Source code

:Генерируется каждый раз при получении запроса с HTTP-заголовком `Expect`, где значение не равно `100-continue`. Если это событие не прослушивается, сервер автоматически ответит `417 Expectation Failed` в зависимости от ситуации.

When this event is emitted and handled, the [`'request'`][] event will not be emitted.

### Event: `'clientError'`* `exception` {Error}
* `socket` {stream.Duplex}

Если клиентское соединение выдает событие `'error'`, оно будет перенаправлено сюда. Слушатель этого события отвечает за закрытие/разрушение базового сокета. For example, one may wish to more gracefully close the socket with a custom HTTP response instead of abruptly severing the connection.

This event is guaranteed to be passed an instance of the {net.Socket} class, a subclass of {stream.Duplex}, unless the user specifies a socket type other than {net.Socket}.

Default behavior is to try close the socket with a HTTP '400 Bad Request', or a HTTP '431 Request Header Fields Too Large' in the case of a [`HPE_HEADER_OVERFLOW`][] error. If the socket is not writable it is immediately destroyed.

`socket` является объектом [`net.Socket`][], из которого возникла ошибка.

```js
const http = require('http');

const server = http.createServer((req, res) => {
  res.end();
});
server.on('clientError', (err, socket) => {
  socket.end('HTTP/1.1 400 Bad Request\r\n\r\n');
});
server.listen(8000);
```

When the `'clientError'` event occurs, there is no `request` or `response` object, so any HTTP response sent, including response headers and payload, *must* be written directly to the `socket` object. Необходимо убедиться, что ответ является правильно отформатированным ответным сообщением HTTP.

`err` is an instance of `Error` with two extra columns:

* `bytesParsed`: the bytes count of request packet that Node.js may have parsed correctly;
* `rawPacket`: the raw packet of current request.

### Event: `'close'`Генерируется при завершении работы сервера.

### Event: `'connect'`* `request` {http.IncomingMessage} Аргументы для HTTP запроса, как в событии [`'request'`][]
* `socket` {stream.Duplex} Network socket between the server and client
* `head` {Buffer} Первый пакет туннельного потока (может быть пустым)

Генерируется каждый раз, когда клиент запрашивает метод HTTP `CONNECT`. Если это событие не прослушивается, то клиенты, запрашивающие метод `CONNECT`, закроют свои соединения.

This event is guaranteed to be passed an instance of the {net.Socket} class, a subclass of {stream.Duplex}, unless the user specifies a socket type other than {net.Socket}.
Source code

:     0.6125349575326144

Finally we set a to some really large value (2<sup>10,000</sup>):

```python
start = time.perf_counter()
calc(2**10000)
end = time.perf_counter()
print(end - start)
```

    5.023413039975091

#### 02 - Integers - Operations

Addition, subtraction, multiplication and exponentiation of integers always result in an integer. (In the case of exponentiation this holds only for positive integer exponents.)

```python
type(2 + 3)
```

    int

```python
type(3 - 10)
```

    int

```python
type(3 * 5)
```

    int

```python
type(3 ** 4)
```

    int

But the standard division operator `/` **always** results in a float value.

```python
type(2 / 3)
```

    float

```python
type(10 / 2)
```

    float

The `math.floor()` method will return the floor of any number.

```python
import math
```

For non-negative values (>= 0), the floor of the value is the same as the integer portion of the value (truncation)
#####
Please reproduce exactly the lines above, beginning with the first and ending with the line that contains "зависимости от ситуации.", and include nothing outside that range.

Source code

:Генерируется каждый раз при получении запроса с HTTP-заголовком `Expect`, где значение не равно `100-continue`. Если это событие не прослушивается, сервер автоматически ответит `417 Expectation Failed` в зависимости от ситуации.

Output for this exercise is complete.